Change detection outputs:
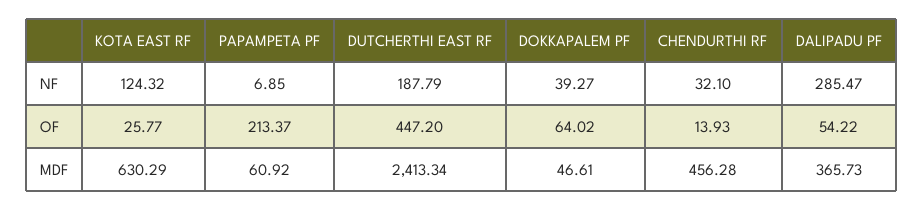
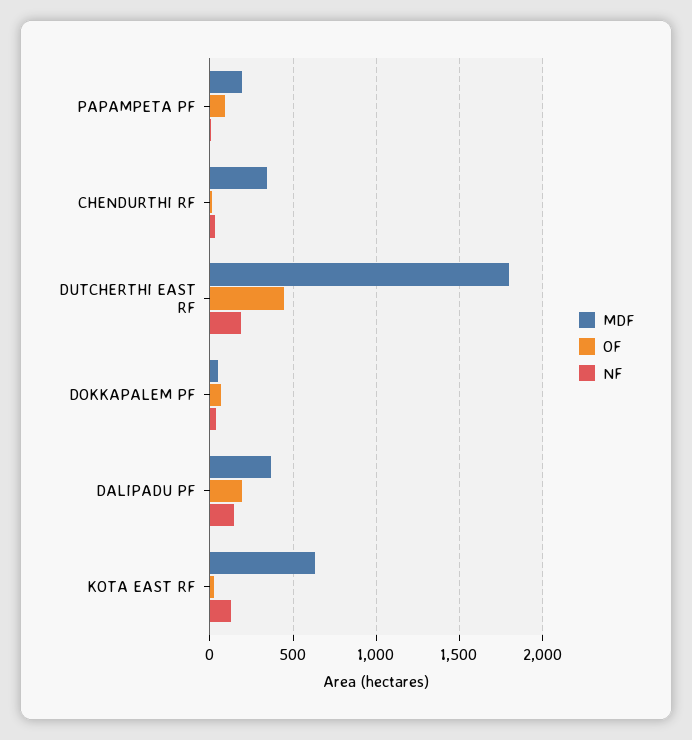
NF, DALIPADU PF: 285.47 -> 150
OF, PAPAMPETA PF: 213.37 -> 100
OF, DALIPADU PF: 54.22 -> 200
MDF, PAPAMPETA PF: 60.92 -> 200
MDF, DUTCHERTHI EAST RF: 2413.34 -> 1800
MDF, CHENDURTHI RF: 456.28 -> 350

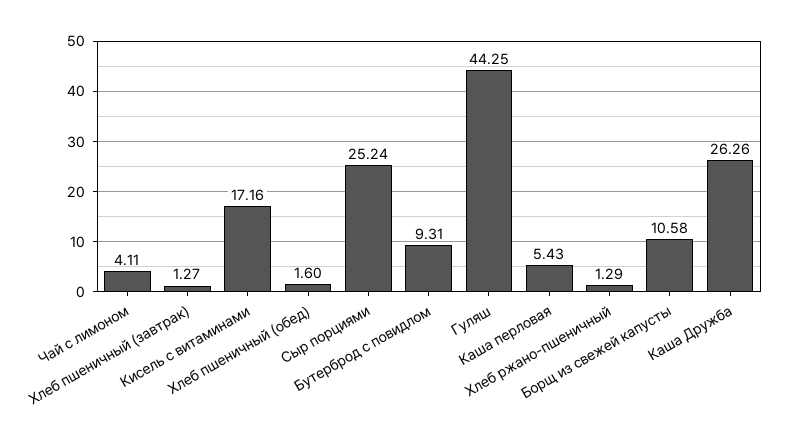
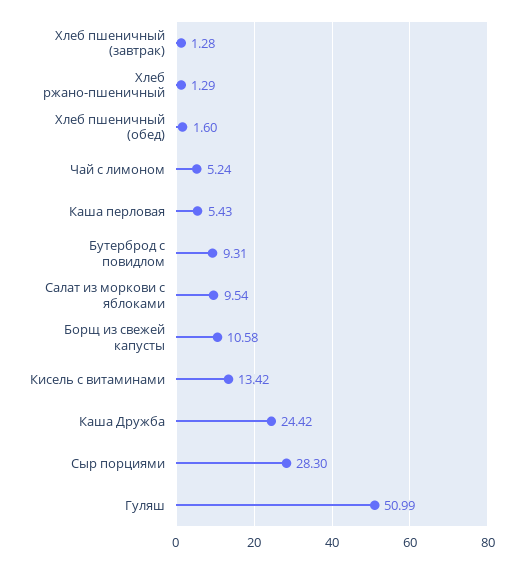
Чай с лимоном: 4.11 -> 5.24
Хлеб пшеничный (завтрак): 1.27 -> 1.28
Кисель с витаминами: 17.16 -> 13.42
Сыр порциями: 25.24 -> 28.3
Гуляш: 44.25 -> 50.99
Каша Дружба: 26.26 -> 24.42
Салат из моркови с яблоками: none -> 9.54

(Task item) Please transcribe the entries precisely and omit any images they hold.

(Response to this task)
NF, DALIPADU PF: 285.47 -> 150
OF, PAPAMPETA PF: 213.37 -> 100
OF, DALIPADU PF: 54.22 -> 200
MDF, PAPAMPETA PF: 60.92 -> 200
MDF, DUTCHERTHI EAST RF: 2413.34 -> 1800
MDF, CHENDURTHI RF: 456.28 -> 350

Чай с лимоном: 4.11 -> 5.24
Хлеб пшеничный (завтрак): 1.27 -> 1.28
Кисель с витаминами: 17.16 -> 13.42
Сыр порциями: 25.24 -> 28.3
Гуляш: 44.25 -> 50.99
Каша Дружба: 26.26 -> 24.42
Салат из моркови с яблоками: none -> 9.54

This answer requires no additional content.